Браунинг сделал ошибку, сняв в фильме настоящих уродов. В обществе ужаса мы чувствуем себя относительно спокойно, лишь пока видим молнию на спине чудовища и понимаем, что все это понарошку. Кульминационный момент «Уродцев» – когда Живой Торс, Безрукое Чудо и сестры Хилтон (сиамские близнецы) вместе с прочими скользят и хлюпают по грязи вслед за кричащей Клеопатрой – это для зрителя уже чересчур. Даже безропотные кинотеатры «Эм-Джи-Эм», получившие право проката этого фильма, отказывались его демонстрировать, и Карлос Кларенс в «Иллюстрированной истории фильмов ужасов» [Illustrated History of the Horror Film] («Кэприкорн букс», 1968) говорит, что во время единственного сеанса в Сан-Диего «женщина с криком побежала по проходу». Фильм настолько урезали, что один критик даже пожаловался: он не понимает, что смотрит. Далее Кларенс сообщает, что в течение тридцати лет фильм был запрещен в Соединенном Королевстве, стране, которая, наряду с прочим, дала миру Джонни Роттена[26], Сида Вишеса[27], «Хнычущее дерьмо»[28] и замечательный обычай «паки-бэшинг»[29].

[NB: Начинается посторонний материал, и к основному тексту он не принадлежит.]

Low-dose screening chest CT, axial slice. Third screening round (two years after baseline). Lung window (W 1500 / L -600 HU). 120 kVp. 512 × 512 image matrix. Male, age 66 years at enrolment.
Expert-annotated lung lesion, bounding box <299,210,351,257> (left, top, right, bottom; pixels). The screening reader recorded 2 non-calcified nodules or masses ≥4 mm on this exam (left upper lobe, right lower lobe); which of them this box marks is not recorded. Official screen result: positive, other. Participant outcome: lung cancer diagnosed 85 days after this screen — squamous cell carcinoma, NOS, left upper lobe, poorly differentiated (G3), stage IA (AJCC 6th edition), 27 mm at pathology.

Сейчас «Уродцев» иногда показывают по кабельному телевидению, и, возможно, после выхода этой книги они появятся на видеокассетах. Но вплоть до настоящего времени фильм вызывает жаркие споры среди любителей жанра ужасов – и хотя многие о нем слышали, своими глазами его мало кто видел.

4

Оставив на время уродцев, подумаем, что еще мы считаем настолько ужасным, чтобы обозвать древнейшим на земле бранным словом? Причудливые злодеи Дика Трейси[30], из которых самым ярким примером может послужить Флайфейс, и главный враг Дона Уинслоу Скорпион, у которого настолько жуткое лицо, что он прячет его под маской (хотя иногда снимает ее, чтобы поразить разочаровавших его служителей зла; говорят, они тут же падают замертво от сердечного приступа, испуганные буквально до смерти). Насколько мне известно, ужасная тайна закрытого лица Скорпиона так и не была раскрыта (прошу прощения за каламбур, хе-хе), но неустрашимому капитану Уинслоу однажды удалось открыть лицо дочери Скорпиона – у нее оказалось застывшее, мертвое лицо трупа. Эта информация доводится до затаивших дыхание читателей курсивом – застывшее, мертвое лицо трупа! – чтобы усилить впечатление.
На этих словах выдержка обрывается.